US isn’t the only country with an election interference problem


US isn’t the only country with an election interference problem

Voters in 18 nations were influenced by online trolls, propaganda and disinformation campaigns originating from different sources in the last year, according to a new study.

According to research carried out by Freedom House, democratic integrity has only deteriorated in the past seven years, and as of June 2016 the countries most affected were Ukraine, Egypt, and Turkey. The assessment was carried out in 65 countries, which make up 87 percent of the world’s internet usage — showing questionable election results go far beyond fake news in the US.

This means that voters were influenced by erroneous information regarding opposing candidates as well as bots and trolls. “Governments in a total of 30 countries deployed some form of manipulation to distort online information, up from 23 the previous year,” Freedom House reports, indicating that there wasn’t just manipulation from other countries, as seen with Russia in the US 2016 elections, but from local governments intervening to assure a victory in upcoming elections.

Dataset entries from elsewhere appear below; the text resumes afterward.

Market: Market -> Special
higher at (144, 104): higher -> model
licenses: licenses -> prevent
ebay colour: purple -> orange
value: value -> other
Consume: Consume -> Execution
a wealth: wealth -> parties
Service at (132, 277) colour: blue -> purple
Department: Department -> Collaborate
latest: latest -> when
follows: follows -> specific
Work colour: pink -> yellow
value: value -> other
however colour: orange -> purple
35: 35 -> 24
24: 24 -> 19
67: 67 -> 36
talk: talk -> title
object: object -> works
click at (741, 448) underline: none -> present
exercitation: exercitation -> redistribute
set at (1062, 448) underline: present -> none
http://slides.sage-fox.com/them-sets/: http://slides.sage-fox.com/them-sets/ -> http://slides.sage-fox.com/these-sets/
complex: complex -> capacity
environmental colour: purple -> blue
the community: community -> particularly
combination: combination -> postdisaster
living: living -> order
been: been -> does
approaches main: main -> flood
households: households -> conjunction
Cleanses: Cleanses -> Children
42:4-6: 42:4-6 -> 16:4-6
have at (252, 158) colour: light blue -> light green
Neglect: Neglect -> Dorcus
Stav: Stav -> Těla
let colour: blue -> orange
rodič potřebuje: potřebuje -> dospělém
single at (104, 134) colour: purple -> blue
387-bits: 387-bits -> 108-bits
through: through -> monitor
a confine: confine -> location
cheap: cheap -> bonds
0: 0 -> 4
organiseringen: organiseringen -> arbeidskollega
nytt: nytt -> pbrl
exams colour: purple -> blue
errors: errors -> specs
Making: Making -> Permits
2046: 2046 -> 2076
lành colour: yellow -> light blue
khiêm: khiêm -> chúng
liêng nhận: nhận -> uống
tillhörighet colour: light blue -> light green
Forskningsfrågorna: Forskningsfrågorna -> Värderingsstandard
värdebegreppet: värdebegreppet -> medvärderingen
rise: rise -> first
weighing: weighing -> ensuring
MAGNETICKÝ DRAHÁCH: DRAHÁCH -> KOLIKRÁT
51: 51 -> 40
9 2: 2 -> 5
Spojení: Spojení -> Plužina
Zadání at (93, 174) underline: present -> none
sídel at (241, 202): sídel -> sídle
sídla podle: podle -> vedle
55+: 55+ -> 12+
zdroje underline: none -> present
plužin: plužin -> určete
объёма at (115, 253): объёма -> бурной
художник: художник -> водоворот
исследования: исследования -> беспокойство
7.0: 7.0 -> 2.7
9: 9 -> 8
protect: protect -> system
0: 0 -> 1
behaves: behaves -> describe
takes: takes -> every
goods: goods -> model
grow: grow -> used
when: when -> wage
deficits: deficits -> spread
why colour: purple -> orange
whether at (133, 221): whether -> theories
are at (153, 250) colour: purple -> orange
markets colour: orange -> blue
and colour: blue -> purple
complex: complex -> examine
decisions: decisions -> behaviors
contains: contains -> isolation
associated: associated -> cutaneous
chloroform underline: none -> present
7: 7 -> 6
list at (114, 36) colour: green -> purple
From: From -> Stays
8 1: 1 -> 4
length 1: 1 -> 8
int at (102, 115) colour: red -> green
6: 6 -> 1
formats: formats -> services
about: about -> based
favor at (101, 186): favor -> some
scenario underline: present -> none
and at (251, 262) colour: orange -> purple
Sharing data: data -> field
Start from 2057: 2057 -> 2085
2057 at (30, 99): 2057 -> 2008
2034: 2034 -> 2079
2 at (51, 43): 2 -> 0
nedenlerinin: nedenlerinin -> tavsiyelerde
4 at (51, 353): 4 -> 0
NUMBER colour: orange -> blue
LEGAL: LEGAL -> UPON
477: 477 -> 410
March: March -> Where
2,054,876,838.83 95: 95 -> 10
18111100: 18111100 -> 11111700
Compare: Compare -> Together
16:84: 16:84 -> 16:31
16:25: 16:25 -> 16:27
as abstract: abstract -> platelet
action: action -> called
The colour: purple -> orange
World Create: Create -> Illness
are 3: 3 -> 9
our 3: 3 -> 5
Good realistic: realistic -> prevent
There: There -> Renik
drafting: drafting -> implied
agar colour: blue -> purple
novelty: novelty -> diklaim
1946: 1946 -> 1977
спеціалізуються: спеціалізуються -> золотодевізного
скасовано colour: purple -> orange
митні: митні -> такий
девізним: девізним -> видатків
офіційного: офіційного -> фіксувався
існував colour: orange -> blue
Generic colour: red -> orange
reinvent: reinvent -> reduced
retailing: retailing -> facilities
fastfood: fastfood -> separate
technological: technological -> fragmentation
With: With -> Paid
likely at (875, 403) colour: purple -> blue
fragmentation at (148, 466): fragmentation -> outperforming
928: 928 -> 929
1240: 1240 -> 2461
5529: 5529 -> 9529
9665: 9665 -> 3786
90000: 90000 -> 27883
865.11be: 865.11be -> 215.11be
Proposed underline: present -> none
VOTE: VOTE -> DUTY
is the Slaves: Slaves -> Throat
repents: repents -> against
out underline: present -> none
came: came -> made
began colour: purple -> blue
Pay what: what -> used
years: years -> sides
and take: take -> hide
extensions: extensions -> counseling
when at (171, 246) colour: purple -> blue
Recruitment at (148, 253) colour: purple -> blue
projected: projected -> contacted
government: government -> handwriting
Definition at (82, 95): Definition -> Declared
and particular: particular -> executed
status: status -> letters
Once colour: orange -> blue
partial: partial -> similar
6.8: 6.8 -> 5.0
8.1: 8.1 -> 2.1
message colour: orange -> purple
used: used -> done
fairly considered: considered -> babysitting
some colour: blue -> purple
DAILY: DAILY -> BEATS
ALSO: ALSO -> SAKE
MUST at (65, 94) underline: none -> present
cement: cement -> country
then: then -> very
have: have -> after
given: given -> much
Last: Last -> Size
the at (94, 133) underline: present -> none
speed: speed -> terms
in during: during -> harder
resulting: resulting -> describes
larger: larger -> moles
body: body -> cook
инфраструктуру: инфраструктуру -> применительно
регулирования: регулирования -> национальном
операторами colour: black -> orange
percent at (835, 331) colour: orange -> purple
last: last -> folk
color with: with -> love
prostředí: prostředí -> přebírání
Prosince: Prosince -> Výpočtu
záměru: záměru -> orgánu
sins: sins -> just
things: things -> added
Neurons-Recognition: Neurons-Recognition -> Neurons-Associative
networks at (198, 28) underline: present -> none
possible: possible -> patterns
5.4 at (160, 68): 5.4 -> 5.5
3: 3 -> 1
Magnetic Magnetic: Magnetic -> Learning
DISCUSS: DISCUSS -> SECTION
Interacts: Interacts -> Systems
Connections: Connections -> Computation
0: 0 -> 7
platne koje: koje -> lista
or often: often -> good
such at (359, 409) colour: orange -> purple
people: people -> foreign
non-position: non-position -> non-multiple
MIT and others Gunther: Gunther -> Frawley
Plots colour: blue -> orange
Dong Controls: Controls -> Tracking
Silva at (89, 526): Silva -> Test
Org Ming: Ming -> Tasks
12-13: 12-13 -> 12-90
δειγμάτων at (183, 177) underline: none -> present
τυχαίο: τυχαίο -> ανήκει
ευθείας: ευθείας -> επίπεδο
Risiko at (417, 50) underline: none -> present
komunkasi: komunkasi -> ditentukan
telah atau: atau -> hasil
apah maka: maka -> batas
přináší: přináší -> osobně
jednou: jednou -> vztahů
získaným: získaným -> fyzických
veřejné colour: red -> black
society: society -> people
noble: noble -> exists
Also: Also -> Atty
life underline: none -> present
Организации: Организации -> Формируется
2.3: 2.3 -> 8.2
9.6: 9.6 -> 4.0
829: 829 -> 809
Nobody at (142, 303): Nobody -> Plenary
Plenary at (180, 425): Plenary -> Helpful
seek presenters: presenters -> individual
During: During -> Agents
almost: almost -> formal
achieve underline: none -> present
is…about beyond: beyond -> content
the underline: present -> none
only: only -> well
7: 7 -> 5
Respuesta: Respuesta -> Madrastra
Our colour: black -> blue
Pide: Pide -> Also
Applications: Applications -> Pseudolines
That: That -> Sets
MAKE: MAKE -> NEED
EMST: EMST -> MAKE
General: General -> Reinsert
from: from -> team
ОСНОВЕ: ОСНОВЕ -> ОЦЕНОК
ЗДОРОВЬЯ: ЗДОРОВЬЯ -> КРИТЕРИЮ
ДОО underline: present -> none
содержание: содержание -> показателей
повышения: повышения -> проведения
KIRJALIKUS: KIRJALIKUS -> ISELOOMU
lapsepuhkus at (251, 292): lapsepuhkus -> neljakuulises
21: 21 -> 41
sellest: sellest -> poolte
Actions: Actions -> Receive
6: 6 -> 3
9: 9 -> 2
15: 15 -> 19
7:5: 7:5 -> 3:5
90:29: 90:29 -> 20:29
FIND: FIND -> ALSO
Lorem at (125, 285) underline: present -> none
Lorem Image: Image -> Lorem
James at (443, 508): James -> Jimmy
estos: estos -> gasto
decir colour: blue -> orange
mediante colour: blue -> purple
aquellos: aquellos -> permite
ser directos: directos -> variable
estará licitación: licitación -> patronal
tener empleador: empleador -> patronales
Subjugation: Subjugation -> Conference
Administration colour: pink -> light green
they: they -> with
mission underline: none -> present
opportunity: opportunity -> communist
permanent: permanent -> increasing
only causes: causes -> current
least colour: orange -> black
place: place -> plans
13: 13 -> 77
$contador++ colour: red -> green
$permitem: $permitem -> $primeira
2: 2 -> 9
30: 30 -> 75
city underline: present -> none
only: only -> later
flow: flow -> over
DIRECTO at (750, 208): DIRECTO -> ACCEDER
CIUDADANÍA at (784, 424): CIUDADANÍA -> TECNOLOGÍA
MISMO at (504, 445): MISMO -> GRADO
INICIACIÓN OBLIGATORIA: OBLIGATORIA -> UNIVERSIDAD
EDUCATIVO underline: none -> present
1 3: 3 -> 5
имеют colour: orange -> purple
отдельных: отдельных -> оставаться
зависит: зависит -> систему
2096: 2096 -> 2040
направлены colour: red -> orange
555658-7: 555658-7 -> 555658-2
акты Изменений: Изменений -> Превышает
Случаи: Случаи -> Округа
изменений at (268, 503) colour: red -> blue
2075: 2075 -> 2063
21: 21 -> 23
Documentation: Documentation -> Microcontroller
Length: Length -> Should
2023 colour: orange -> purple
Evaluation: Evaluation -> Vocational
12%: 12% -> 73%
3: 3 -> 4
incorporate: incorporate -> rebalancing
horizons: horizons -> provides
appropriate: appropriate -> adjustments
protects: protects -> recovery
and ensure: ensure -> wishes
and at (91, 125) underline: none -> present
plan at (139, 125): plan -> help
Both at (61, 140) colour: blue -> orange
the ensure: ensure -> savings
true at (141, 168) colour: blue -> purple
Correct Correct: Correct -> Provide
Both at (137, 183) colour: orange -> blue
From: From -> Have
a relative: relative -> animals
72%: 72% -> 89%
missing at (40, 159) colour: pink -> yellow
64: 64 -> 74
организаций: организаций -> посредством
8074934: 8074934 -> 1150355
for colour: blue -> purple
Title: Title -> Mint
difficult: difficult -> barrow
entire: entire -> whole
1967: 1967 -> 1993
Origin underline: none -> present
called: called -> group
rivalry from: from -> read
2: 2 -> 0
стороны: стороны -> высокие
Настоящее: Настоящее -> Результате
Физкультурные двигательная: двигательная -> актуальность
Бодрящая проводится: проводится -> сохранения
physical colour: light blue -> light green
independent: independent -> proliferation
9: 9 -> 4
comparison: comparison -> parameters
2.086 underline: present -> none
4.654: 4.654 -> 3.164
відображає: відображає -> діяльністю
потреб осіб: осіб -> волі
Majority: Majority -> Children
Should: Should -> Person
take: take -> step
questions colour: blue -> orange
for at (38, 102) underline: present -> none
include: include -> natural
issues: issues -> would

The research stated within its key findings that governments in 30 countries manipulated social media to undermine democracy and control online conversation, as well as governments restricting live videos on platforms like Facebook and Snapchat in order to restrict the spread of anti-government protests.

Currently, the two countries most known for restricting internet freedom are China and Russia, where the government has notable control over what citizens access and news they consume. But after the surge of distorted information online, “Governments in at least 14 countries actually restricted internet freedom in a bid to address content manipulation.”

Sanja Kelly, director of Freedom on the Net project explains, “Governments are now using social media to suppress dissent and advance an antidemocratic agenda. Not only is this manipulation difficult to detect, it is more difficult to combat than other types of censorship, such as website blocking, because it’s dispersed and because of the sheer number of people and bots deployed to do it.”

The report states that the techniques most widely used to influence popular opinion were:

  • Paid commentators
  • Trolls
  • Bots
  • False news sites
  • Propaganda

Apart from the usual tactics used, there are specific cases where governments have taken steps to amplify their achievements. In the Philippines, the government has employed a “keyboard army,” who have the task of boosting news regarding the government’s crackdown on drug dealing in the country.

But the most worrying figure remains journalists attacked offline for content they shared online. Freedom House reports that attacks against these figures rose 50 percent in the last year, with Syria, Mexico, Brazil and Pakistan at the top of the list.

Less than 25 percent of the world has access to what is understood as “free internet”, meaning there are no restrictions or limitations on what users can see or do. Let’s hope that number increases before the internet becomes a real-life version if 1984.